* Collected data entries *
================

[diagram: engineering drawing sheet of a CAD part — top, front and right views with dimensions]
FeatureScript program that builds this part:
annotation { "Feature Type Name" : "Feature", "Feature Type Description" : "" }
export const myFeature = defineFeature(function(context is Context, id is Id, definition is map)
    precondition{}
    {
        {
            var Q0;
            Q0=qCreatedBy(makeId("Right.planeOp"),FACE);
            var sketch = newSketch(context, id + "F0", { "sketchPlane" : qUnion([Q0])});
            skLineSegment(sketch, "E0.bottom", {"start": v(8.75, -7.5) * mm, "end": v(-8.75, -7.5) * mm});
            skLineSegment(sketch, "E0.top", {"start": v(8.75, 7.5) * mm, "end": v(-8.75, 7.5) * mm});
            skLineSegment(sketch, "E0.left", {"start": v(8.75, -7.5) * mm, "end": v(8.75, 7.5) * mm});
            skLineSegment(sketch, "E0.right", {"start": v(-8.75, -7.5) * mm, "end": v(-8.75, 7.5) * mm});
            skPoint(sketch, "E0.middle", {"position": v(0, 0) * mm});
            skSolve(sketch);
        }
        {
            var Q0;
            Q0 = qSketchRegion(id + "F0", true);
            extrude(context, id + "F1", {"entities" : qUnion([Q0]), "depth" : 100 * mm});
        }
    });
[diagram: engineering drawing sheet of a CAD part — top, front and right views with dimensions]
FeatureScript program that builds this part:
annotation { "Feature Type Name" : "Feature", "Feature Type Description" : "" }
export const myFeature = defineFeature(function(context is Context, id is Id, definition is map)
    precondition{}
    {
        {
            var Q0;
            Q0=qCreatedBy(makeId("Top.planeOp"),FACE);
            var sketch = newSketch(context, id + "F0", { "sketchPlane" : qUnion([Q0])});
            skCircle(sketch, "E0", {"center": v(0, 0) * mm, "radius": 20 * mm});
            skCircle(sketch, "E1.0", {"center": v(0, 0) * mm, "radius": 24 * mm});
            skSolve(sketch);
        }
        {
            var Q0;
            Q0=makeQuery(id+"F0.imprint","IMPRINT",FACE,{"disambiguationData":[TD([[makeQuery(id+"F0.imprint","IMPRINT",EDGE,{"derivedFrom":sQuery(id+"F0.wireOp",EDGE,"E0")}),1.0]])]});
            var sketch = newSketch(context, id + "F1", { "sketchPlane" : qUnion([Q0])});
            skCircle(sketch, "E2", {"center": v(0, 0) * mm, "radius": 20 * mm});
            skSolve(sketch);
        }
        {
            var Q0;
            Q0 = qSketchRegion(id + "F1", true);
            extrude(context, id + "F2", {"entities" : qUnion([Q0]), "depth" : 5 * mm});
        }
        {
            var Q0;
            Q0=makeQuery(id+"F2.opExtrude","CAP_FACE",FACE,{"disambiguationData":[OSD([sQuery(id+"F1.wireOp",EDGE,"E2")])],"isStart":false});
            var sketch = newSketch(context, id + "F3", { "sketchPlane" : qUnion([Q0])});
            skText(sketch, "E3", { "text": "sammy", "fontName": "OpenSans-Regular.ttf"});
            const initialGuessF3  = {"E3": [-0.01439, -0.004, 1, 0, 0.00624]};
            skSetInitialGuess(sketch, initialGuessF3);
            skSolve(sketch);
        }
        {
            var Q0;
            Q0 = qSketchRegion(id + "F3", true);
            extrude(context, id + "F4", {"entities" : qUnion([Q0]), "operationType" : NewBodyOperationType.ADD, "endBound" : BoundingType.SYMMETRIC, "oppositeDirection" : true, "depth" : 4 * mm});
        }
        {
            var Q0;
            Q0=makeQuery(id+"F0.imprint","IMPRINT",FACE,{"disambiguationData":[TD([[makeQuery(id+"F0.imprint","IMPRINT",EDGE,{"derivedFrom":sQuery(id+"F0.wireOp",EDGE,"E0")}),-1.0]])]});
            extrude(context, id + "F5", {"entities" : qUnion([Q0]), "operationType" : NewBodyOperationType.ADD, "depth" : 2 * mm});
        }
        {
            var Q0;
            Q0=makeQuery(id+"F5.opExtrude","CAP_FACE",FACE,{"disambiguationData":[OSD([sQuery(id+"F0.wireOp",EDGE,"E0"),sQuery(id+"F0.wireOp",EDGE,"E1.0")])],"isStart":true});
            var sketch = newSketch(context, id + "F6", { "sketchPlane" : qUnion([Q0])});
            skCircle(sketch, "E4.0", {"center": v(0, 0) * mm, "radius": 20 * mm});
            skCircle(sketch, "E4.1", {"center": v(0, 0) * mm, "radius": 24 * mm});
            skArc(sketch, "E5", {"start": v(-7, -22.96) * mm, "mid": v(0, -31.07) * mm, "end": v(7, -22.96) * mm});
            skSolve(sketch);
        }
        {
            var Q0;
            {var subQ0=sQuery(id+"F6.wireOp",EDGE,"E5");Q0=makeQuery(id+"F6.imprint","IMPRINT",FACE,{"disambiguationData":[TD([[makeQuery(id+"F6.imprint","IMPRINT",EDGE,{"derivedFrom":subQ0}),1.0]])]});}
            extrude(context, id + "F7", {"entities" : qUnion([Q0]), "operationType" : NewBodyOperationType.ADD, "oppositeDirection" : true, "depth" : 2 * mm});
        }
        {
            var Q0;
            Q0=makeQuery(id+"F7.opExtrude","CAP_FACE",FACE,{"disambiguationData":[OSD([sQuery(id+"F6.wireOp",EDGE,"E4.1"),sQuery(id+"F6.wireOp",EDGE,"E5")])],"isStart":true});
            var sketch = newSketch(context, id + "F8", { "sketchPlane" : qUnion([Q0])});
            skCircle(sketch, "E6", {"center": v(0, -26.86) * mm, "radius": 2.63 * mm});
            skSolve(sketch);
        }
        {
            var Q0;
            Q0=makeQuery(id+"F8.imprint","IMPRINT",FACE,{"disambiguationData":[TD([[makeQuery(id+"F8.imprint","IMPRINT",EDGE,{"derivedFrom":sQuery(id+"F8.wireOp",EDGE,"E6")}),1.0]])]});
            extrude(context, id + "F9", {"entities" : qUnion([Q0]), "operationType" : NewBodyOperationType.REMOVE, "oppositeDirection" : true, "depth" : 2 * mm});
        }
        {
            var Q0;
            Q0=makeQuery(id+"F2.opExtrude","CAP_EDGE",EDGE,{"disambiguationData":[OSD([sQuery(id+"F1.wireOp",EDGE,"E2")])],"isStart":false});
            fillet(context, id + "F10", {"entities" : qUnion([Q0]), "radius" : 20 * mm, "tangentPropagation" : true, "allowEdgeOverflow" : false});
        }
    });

================

Can you filter the listing above down to only the lines that contain the string "qSketchRegion"? Matches must use the same uppercase and lowercase letters.

* Expected answer *
            Q0 = qSketchRegion(id + "F0", true);
            Q0 = qSketchRegion(id + "F1", true);
            Q0 = qSketchRegion(id + "F3", true);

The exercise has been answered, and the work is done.